| Problem details |
Using the records that appear below, write out exactly the lines from the one with "name a few." through the one with "To Download and View CORPORATE", keeping both end lines.
━━━━━━
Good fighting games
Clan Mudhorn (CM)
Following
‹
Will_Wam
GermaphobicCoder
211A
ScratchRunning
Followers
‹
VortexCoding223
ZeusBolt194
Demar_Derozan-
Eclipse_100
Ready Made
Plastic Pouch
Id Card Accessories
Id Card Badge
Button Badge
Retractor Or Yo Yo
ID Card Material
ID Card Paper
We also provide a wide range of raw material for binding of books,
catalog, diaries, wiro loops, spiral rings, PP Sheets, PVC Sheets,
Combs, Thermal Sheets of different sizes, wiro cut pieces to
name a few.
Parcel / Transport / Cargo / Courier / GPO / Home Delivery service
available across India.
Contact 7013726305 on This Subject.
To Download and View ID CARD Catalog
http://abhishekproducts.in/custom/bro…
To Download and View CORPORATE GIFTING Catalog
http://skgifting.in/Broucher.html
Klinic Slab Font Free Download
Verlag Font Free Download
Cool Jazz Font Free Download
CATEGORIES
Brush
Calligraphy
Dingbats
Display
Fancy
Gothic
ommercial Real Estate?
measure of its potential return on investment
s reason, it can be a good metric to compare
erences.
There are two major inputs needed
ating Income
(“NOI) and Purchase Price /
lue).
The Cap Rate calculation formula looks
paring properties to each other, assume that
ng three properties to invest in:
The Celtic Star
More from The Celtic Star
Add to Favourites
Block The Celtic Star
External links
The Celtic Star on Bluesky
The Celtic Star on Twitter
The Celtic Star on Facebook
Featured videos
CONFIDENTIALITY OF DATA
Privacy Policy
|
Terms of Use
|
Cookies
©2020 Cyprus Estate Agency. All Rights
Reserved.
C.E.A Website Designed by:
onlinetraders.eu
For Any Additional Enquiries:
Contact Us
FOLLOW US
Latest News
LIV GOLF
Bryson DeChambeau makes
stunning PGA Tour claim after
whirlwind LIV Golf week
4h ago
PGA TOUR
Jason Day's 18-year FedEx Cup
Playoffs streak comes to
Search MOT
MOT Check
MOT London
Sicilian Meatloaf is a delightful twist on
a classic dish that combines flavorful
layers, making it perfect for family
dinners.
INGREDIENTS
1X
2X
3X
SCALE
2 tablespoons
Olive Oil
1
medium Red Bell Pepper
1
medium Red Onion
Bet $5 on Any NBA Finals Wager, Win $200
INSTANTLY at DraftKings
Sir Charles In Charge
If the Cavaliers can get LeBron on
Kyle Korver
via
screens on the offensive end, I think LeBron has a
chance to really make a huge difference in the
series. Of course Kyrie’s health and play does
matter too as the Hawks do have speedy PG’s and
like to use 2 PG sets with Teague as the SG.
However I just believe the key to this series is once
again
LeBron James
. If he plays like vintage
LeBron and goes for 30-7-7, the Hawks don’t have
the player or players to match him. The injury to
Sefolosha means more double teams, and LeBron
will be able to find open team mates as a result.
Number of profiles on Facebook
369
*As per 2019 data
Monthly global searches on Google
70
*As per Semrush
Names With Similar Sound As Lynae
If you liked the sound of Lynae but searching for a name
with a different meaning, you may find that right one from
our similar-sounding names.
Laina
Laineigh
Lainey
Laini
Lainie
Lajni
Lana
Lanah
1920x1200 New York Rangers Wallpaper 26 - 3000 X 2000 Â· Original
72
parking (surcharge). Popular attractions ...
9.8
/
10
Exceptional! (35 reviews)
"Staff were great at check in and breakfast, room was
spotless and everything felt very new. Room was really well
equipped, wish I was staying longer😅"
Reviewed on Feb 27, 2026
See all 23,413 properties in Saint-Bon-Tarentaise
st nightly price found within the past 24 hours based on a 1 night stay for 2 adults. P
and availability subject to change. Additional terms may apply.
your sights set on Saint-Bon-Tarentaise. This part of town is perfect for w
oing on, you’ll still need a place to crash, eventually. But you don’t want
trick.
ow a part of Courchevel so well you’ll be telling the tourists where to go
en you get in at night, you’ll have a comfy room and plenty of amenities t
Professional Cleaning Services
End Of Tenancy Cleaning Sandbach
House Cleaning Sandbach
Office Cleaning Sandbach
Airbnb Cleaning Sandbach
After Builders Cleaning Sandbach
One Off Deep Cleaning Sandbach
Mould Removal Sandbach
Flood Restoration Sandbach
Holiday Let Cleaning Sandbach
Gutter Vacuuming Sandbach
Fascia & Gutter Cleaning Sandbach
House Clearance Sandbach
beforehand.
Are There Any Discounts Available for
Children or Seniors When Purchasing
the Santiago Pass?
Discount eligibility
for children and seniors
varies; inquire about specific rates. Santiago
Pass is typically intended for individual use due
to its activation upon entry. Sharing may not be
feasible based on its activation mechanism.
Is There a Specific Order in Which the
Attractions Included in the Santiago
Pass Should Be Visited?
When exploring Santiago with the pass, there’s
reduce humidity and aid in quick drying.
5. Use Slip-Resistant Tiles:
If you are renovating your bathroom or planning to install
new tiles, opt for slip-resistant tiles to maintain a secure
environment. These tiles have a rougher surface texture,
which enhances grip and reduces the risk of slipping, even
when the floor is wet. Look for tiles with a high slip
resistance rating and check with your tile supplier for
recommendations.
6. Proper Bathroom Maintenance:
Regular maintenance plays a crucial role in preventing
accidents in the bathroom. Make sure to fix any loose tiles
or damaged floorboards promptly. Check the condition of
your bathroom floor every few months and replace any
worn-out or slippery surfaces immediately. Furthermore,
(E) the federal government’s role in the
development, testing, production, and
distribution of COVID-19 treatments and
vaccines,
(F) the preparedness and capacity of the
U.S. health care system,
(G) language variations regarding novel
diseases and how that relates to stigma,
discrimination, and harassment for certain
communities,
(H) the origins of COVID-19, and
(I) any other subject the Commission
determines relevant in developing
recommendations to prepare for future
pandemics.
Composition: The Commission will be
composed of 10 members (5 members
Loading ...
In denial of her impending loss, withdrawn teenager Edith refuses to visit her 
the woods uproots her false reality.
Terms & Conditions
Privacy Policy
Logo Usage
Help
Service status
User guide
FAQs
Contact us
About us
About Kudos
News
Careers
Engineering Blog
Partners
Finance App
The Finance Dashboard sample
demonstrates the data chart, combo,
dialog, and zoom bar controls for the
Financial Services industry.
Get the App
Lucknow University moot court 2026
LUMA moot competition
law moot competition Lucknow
━━━━━━
| Exercise answer |
name a few.
Parcel / Transport / Cargo / Courier / GPO / Home Delivery service
available across India.
Contact 7013726305 on This Subject.
To Download and View ID CARD Catalog
http://abhishekproducts.in/custom/bro…
To Download and View CORPORATE GIFTING Catalog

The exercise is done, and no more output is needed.